Sea vegetables contain vanadium, a mineral that plays a role in bone health and blood sugar control. Some animal studies and small human trials have shown the mineral makes the body more sensitive to insulin and can increase the bodies ability to store excess glucose as glycogen. Most of these studies were done with large dose supplements of vanadium, so it’s unclear if the smaller amount found in seaweed has the same effects. But it’s still a nutrient dense food, rich in fiber and low in starch and sugar, so it’s blood sugar friendly anyway.
There are many types of edible sea vegetables, including arame, kombu and wakame, but nori, the type of seaweed used for sushi, is the easiest to find. I especially love the toasted nori snacks, packs of bite sized sheets of toasted nori. It’s the perfect little snack for when you want something salty and crunchy.
Filling snack, however, it is not. I can go through a bag in about 15 seconds.
To make the snacks substantial enough to last me until my next meal, I like to use them to make a quick sushi handroll.
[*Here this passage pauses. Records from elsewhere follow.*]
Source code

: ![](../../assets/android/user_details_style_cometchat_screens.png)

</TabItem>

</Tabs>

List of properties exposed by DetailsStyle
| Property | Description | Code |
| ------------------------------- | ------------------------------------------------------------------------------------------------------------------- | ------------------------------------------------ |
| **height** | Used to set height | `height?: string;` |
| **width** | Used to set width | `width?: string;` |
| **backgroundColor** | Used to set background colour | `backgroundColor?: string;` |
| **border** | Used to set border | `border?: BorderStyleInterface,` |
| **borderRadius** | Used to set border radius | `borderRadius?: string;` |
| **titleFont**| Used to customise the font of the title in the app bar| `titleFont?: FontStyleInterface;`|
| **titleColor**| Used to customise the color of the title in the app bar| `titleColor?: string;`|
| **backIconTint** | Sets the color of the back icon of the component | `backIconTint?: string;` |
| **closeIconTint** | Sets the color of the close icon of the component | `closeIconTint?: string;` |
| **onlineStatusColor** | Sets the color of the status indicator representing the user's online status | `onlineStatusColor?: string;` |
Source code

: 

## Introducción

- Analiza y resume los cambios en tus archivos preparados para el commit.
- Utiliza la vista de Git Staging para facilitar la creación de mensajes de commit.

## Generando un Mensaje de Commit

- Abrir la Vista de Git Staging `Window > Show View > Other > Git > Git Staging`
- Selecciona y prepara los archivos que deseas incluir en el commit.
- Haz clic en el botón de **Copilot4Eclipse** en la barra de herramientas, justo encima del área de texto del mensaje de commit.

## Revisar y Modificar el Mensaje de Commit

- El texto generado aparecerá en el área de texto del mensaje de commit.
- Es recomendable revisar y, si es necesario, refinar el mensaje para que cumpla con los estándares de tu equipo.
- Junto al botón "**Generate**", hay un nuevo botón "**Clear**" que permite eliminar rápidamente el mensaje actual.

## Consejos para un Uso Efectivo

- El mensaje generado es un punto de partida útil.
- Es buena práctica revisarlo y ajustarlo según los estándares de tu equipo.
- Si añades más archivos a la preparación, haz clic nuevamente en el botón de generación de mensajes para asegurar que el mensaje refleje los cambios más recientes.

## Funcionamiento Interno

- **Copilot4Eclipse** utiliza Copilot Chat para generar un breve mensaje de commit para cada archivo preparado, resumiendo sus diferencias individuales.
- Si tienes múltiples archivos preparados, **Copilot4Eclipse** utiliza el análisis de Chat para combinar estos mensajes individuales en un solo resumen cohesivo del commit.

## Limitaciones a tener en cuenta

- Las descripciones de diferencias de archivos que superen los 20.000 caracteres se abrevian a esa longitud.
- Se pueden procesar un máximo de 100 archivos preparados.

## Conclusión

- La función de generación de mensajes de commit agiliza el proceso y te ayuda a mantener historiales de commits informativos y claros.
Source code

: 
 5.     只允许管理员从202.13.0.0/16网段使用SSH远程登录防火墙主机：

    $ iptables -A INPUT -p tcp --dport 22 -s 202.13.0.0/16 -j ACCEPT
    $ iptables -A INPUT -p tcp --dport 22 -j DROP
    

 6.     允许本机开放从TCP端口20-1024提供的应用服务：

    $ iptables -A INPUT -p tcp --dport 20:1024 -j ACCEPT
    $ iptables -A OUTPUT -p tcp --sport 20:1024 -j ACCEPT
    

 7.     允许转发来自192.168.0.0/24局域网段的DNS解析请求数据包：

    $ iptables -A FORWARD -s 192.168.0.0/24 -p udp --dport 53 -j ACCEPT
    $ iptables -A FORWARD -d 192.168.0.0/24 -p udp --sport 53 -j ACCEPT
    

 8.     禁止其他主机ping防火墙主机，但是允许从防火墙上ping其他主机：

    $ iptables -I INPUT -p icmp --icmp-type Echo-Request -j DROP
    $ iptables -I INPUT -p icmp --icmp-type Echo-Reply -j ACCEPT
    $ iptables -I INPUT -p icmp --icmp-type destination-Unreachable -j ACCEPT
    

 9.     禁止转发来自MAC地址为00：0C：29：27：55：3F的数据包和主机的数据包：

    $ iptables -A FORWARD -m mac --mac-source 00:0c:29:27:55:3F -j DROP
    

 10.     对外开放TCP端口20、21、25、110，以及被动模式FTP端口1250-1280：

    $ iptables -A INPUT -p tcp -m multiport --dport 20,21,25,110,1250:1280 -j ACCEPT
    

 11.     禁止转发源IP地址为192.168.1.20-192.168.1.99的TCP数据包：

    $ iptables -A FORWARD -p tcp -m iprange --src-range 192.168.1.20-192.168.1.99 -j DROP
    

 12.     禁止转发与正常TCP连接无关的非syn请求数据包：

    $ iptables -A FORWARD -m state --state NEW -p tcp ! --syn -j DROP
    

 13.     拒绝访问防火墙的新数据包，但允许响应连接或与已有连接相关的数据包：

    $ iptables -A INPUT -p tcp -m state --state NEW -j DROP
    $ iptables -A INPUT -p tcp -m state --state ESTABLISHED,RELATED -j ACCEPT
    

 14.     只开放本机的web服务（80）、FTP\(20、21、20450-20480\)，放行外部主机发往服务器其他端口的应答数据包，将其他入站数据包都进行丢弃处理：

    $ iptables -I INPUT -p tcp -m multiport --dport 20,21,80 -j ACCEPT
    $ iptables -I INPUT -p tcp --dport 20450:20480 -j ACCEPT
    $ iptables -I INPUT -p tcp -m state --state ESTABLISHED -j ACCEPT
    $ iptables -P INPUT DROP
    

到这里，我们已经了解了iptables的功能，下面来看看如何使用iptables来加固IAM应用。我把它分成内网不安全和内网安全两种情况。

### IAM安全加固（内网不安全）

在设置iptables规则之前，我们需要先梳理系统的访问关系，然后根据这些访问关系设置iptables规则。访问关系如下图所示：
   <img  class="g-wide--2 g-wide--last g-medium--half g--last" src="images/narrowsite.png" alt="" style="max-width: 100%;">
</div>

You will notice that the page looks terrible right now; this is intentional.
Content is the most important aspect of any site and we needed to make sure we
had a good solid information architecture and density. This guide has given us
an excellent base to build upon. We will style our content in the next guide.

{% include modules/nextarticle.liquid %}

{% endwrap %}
I usually mix and match the ingredients based on what I have on hand, but I try to include at least one source of protein and/or fat to keep it filling. If you’re looking for a preworkout snack, make sure you include some type of high fiber carbohydrate, like a cooked whole grain.
Pictured here are nori snacks with carrots, cucumbers and sriracha baked tofu from Trader Joe’s and smoked trout. Here’s some other ideas!
brown rice + avocado + sriracha
edamame spread + hot sauce
mango + cucumber + guacamole
smoked salmon + quinoa + scallions
hummus + shredded carrots
avocado + steamed asparagus + arugula + pickled ginger
- Toasted nori sheets
- Julienned cucumber
- Shredded carrot
- Avocado slices (optional)
- Smoked trout (or smoked salmon), or baked tofu, in chunks
- Sriracha (or other hot sauce)
- Lay nori sheets out flat on a plate. Place cucumber, carrots, avocado (if using) and a chunk of smoked trout/tofu in the center. Top with a drop of sriracha. Loosely roll and enjoy.